MySpace users live up to gender stereotypes, rather disappointingly:
Words most frequently appearing in MySpace profiles
| Women | Men |
love, people, dancing, life, shopping, can, girl, family, hearts, being, have, notebook, are, dance, favourite, things | dating, sport, networking, metal, serious, football, relationship, sh*t, single, wars, straight, band, video, f*ck, guitar, gay |
And geographic ones (didn't manage to write all of these down in time):
| users in Oregon | users in Alabama |
camping, hiking, pixies, snowboarding, wine, vegans | football, jesus, gospel, nascar |
Demographics wise ~ 50% of the profiles that they picked at random had one or no friends (i.e. weren't active). Age wise the peak is at 24, with smaller peaks at 69 and 100. The 69 peak is a secret MySpace code, apparently - it means that you're interested in, uh, one-handed typing (this wasn't made clear, but I'm guessing). By having a common age - 69 - you can use MySpace's advanced search to find others looking for the same thing. 69 year olds on MySpace are most similar (in their use of language) to people in their mid thirties.
Younger users are overwhelmingly female.
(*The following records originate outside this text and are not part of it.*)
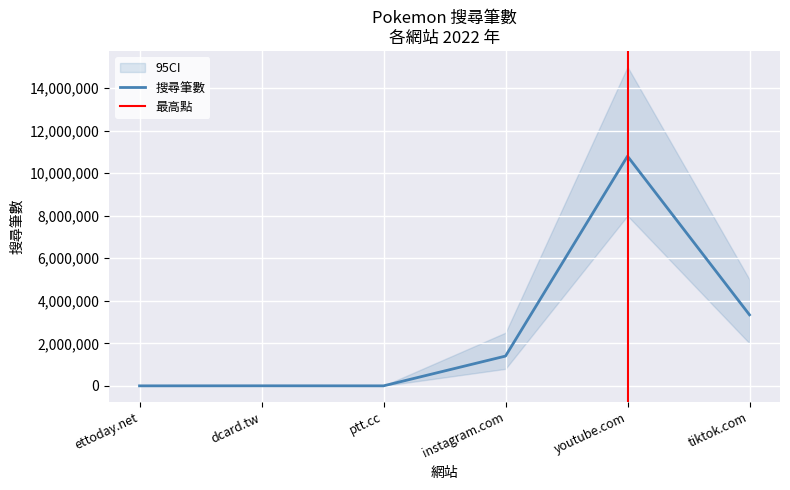

What is the change in value from ptt.cc to instagram.com?

+1399658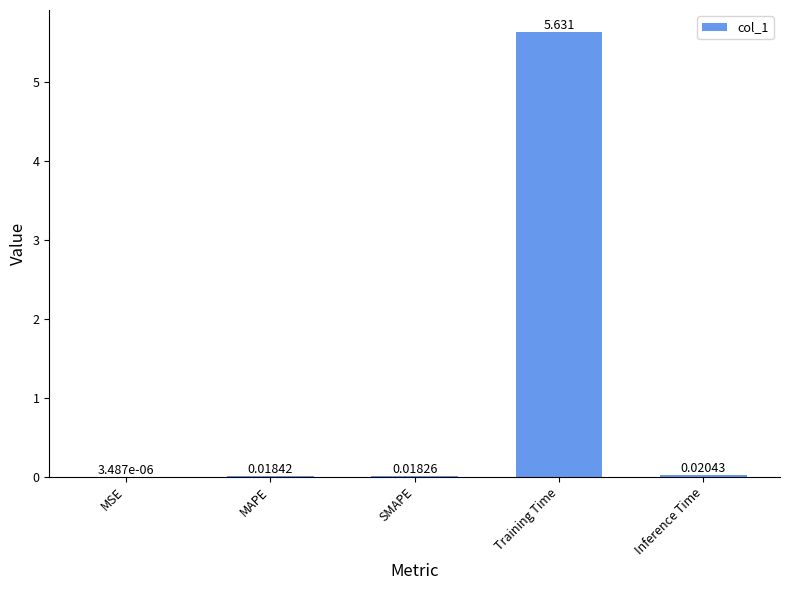

Are the bars horizontal?

No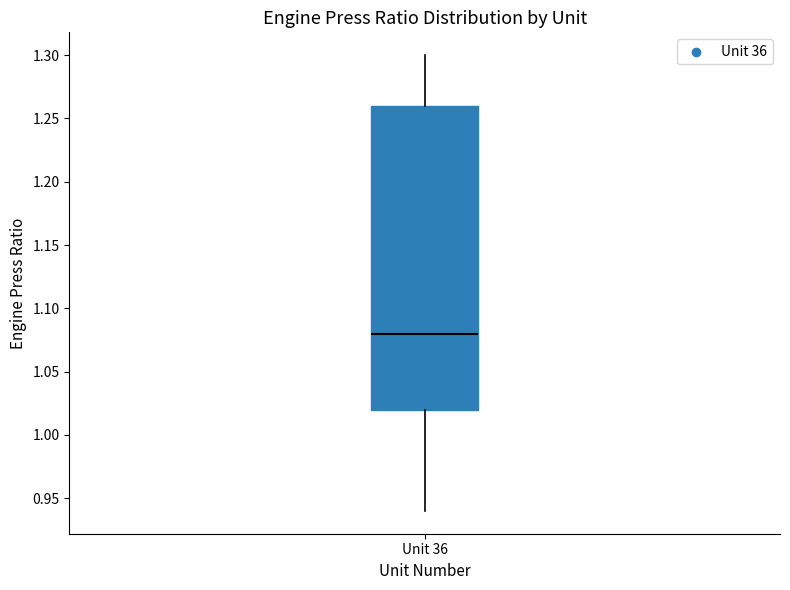

Transcribe this box plot: give where the median line is, the range the box spans, and where the two whiskers end, as read against the y-axis. The values are not printed on the chart, so give them approximately, as read against the axis.

median 1.08, box 1.02 to 1.26, whiskers 0.94 to 1.30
There is a 2:1 ratio of girls to boys at age 14. This difference decreases as age increases. The flip over point is at 20 - after that you start seeing more men than women.
About 20% of the profiles in the connected dataset were marked as 'private'. Over time this percentage is rising. Having privacy preferences set is negatively correlated with age.
He had a fantastic slide showing top terms wrt to age... will post it and a link to the slideshow when it's online.